Sua primeira tentativa desajeitada de rastejar. Aquela primeira sensação de comida sólida. Talvez até o primeiro abraço nos braços de sua mãe. Podemos não nos lembrar delas, mas pesquisas em ratos sugerem que nosso cérebro ainda guarda essas memórias.
Um novo estudo do Trinity College Dublin envolvendo
modelos imunológicos do transtorno do espectro do autismo (TEA) em ratos revelou o
papel surpreendente que o sistema imunológico da mãe desempenha
na moderação do acesso às memórias das primeiras experiências da vida, no que é
conhecido como amnésia infantil.
As descobertas não só podem ajudar-nos a compreender
– ou mesmo a aceder – a estes momentos preciosos, como também explicam por que
razão algumas pessoas com autismo têm um
talento estranho para recordar acontecimentos de épocas que
a maioria de nós esqueceu há muito tempo.
“A amnésia infantil é possivelmente a forma mais
onipresente, embora subestimada, de perda de memória em humanos e mamíferos”, diz Tomás Ryan, neurocientista do
Trinity College Dublin.
“Apesar da sua ampla relevância, pouco se sabe sobre
as condições biológicas que sustentam esta amnésia e o seu efeito nas células
engramas que codificam cada memória. Como sociedade, assumimos que o
esquecimento infantil é um fato inevitável da vida, por isso prestamos pouca
atenção a ele.”
Nossa autobiografia mental normalmente começa em algum momento entre nosso
segundo e terceiro aniversário. Não é que nossos cérebros sejam incapazes
de perceber o mundo antes desta idade. Estudos em ratos também sugerem que
os nossos cérebros são plenamente capazes de formar memórias, guardando-as numa
biblioteca neurológica sob a forma de estruturas chamadas engramas.

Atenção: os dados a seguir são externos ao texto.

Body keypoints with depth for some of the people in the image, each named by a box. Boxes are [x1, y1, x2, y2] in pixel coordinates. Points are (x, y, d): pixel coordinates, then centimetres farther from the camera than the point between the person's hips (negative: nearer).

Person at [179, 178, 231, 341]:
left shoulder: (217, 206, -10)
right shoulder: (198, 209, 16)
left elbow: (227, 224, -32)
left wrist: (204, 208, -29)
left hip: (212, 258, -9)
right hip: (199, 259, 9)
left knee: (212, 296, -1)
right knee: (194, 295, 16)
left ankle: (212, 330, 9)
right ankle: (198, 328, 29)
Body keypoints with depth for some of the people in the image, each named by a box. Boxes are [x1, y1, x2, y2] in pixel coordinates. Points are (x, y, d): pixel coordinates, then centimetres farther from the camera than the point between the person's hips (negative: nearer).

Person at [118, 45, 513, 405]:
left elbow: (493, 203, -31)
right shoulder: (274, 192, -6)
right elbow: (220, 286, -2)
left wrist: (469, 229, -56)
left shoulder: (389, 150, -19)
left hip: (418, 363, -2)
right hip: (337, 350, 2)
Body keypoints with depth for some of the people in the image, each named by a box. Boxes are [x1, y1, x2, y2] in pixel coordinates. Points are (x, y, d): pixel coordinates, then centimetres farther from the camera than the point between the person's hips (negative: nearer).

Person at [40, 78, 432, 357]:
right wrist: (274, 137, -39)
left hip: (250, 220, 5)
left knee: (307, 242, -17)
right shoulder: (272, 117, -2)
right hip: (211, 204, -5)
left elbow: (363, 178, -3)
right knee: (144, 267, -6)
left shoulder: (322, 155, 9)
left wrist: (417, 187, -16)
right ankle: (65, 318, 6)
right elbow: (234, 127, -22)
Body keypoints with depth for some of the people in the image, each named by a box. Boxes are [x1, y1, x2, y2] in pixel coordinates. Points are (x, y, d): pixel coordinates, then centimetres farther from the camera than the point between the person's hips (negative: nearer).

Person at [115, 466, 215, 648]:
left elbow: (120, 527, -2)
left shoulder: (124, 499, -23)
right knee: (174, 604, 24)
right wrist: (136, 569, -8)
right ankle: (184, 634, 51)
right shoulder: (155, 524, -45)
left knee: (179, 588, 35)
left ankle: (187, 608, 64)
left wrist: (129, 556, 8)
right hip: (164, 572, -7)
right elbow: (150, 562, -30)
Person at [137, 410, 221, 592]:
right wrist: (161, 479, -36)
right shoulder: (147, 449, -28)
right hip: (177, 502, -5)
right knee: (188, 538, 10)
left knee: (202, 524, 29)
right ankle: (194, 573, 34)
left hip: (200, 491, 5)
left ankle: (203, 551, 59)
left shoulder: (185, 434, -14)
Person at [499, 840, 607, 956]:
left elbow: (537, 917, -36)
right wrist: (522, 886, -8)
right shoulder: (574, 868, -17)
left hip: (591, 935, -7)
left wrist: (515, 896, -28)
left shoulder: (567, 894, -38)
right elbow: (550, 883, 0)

Presumindo que simplesmente já não temos a chave dos
cofres que guardam as nossas primeiras experiências, os investigadores têm de
considerar os mecanismos em funcionamento que tornam essas memórias
inacessíveis.
Houve pistas ocasionais. A amnésia infantil foi evitada em ratos através do uso de produtos farmacêuticos direcionados
a neurotransmissores específicos, bem como do uso cronometrado de corticosteróides, o
que implica fortemente que as marés da bioquímica corroem ativamente os
caminhos para memórias de longo prazo.
Assim, Ryan e a sua equipa voltaram a sua atenção
para as mudanças ambientais governadas pelo sistema imunitário da mãe.
Já suspeito de influenciar o surgimento de
características associadas a condições neurológicas, incluindo TEA e esquizofrenia,
levantou-se a hipótese de que a ativação imunológica materna (MIA) também
poderia influenciar as vias associadas à amnésia infantil.
Utilizando ratos jovens e adultos condicionados ao
medo de um choque elétrico, os investigadores compararam ratos nascidos de mães
nas quais tinham produzido uma resposta imunitária a meio da gravidez.
Não só os descendentes masculinos destas mães
mostraram sinais de déficits de comportamento social, semelhantes aos das
pessoas com TEA, mas também houve evidências de recordarem eventos de medo
durante muito mais tempo do que as suas irmãs e os ratos de controle.
Testes adicionais usando camundongos transgênicos
portadores de um gene que rotulava neurônios de memória revelaram diferenças
críticas nas estruturas e tamanhos dos engramas dos machos MIA em uma área do
hipocampo chamada giro denteado, já bem conhecida como crítica na formação da memória.
A chave para o processo parece ser uma pequena
proteína imunológica chamada citocina IL-17a. Camundongos machos
nascidos de mães geneticamente modificadas sem essa proteína ainda apresentavam
amnésia infantil quando as mesmas respostas imunológicas foram provocadas
durante a gravidez.
A razão pela qual os cérebros dos mamíferos
desenvolveram um “interruptor de esquecimento” nos seus primeiros momentos não
é clara, embora com os mecanismos em funcionamento agora aparentes, os
investigadores estejam um passo mais perto de compreender porque é que as
memórias permanecem acessíveis em algumas mentes e desaparecem noutras.
“As trajetórias iniciais de desenvolvimento do nosso
cérebro parecem afetar o que lembramos ou esquecemos à medida que avançamos na
infância”, diz a neurocientista Sarah Power,
autora principal do estudo que está agora no Instituto Max Planck para o
Desenvolvimento Humano, na Alemanha.
“Esperamos agora investigar mais detalhadamente como
o desenvolvimento afeta o armazenamento e a recuperação de memórias da primeira
infância, o que poderia ter uma série de impactos importantes, tanto do ponto
de vista educacional quanto médico”.
Esta pesquisa foi publicada na Science Advances.